Passage:
Calgary mom Dana Wheatley wasn’t playing around when she took on our Summer Playground Challenge — to visit as many playgrounds with her kids as she could. Over the course of six weeks, she and her kids, Gordie (pictured above) and Nicole, explored a whopping total of 431 playgrounds! “Sometimes I wonder if we’re going to too many playgrounds, Gordie is acting like everything is a playground,” Dana mused while sharing a photo on her blog of Gordie trying to scale a glass railing at the Calgary Tower. But if there's one thing Dana has learned, it's that “there is no such thing as too many playgrounds.”

Improved sleep is one of the many benefits of outdoor play—beneficial for kids and parents alike. Dana experienced this benefit firsthand. Though three-year-old Gordie had been dropping his naps, she said, “we've been really wearing him out in the playgrounds so he's started napping most days again. [Recently] I told him that when we got home it would be time for his quiet time. He yelled, 'No! I want a nap!'"

 

Elementary School Principal creates 'home playground' for kids with no place to play

Many school playgrounds are closed after hours, but that doesn't always stop kids from playing on them. Such was the case at William Penn Elementary School in the Playful City USA community of Bethlehem, Pa.

Some school administrators might have reacted by punishing the children for trespassing, but not Principal Nathan Stannard. Acutely aware that the kids in this low-income neighborhood needed a 'home playground' and had nowhere else to play, he championed the cause to make a formal agreement to open the playground to the public after hours. He hopes to inspire other school administrators to do the same.

A three-time Playful City USA honoree, Bethlehem received a Let's Play Joint Use Grant, with a goal of opening five school playgrounds to the public in 2012. Thanks in part to the support of school officials like Stannard, they opened nearly double that number. Now, children in nine communities enjoy evening and weekend access to playgrounds that were formerly off-limits.

 

  

Traveler unintentionally eavesdrops on an airport conference call, ends up building a playground

Our hardworking Project Managers are constantly on the road and often participate in conference calls while waiting for flights at the airport. You need to talk quite loud to be heard on the phone at the airport, but apparently traveler Lena deMorais didn’t mind. She gave KaBOOM! staffer Kenny Altenburg the above note (left) while he was wrapping up a call.

Kenny didn't see who had given him the note, but after he boarded his plane, a young woman leaned across the aisle and said, "Thank you for buidling playgrounds for these kids."

The story doesn’t end there. Once they landed in Portland, Ore. Lena actually came to the playground build that Kenny was managing, with four other volunteers in tow. Alongside volunteers from Home Forward (Portland's Housing Authority) and our funding partner Humana, they spent over six hours mixing concrete, shoveling mulch, and assembling playground equipment.

 

Staffers (and their children) can't get enough of those awesome blue blocks

It's always nice to get a firsthand reminder of why we do what we do. We all know that play has myriad physical, emotional, cognitive, and social benefits, but at its core, play is just plain FUN.

Your instructions: Continue the passage of playground stories after its last sentence.

[Extracted data entries]
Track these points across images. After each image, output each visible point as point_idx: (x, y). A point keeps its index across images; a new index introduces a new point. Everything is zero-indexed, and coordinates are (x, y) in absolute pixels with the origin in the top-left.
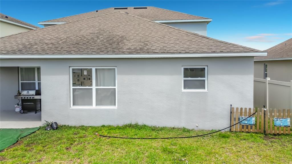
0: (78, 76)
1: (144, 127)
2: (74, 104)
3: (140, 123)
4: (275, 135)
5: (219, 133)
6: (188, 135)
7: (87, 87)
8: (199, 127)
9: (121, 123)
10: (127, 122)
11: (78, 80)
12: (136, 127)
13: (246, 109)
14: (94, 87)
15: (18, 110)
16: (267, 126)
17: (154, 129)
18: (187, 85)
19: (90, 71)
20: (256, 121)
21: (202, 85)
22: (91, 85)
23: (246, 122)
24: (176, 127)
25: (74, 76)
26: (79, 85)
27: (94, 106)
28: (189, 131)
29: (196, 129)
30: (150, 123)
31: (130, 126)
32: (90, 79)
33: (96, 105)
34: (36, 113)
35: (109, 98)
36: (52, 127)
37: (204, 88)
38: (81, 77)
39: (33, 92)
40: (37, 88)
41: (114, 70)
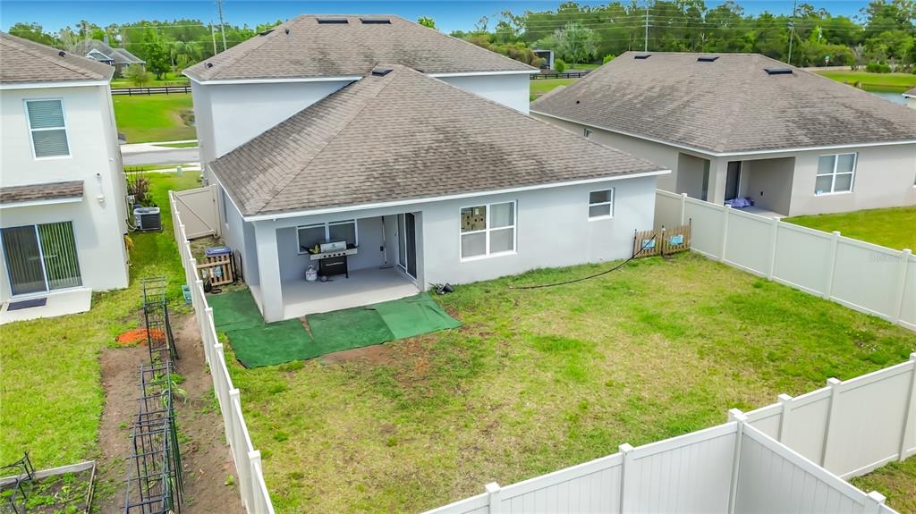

Result of the exercise:
That's why, when the National Building Museum opened its amazing exhibit, PLAY WORK BUILD, we had to check it out. The exhibit features Imagination Playground™—those "awesome blue blocks" we all know and love, but also mini versions of the blocks, as well as a one-of-a-kind virtual block play experience.

The only experience more rewarding than playing ourselves is watching our own children play. Pictured above from left to right are daughters of our COO James Siegal, Software Engineer Lukas Eklund, and daughter of Sr. Manager of Online Content and Community Kerala Taylor. As an added bonus, Kerala reported that after playing with Imagination Playground™ blocks for over two hours, her 13-month-old proceeded to "sleep through the night for the first time EVER!"

 

Staffer returns to a Florida playground, finds it crawling with kids and a continued source of inspiration

Back in 2010, we worked with the Windsor Cove housing complex (formerly known as the Palms) in Orlando, Fla. to replace its decrepit playground. The community had been brought to its knees following a mass shooting in 2008, and many of the mothers who lived there were afraid to let their kids play outside. Windsor Cove resident and mother of three Yolanda Robinson told us, "You have people shooting and you have to think—well if I send my kids outside today they just might get shot."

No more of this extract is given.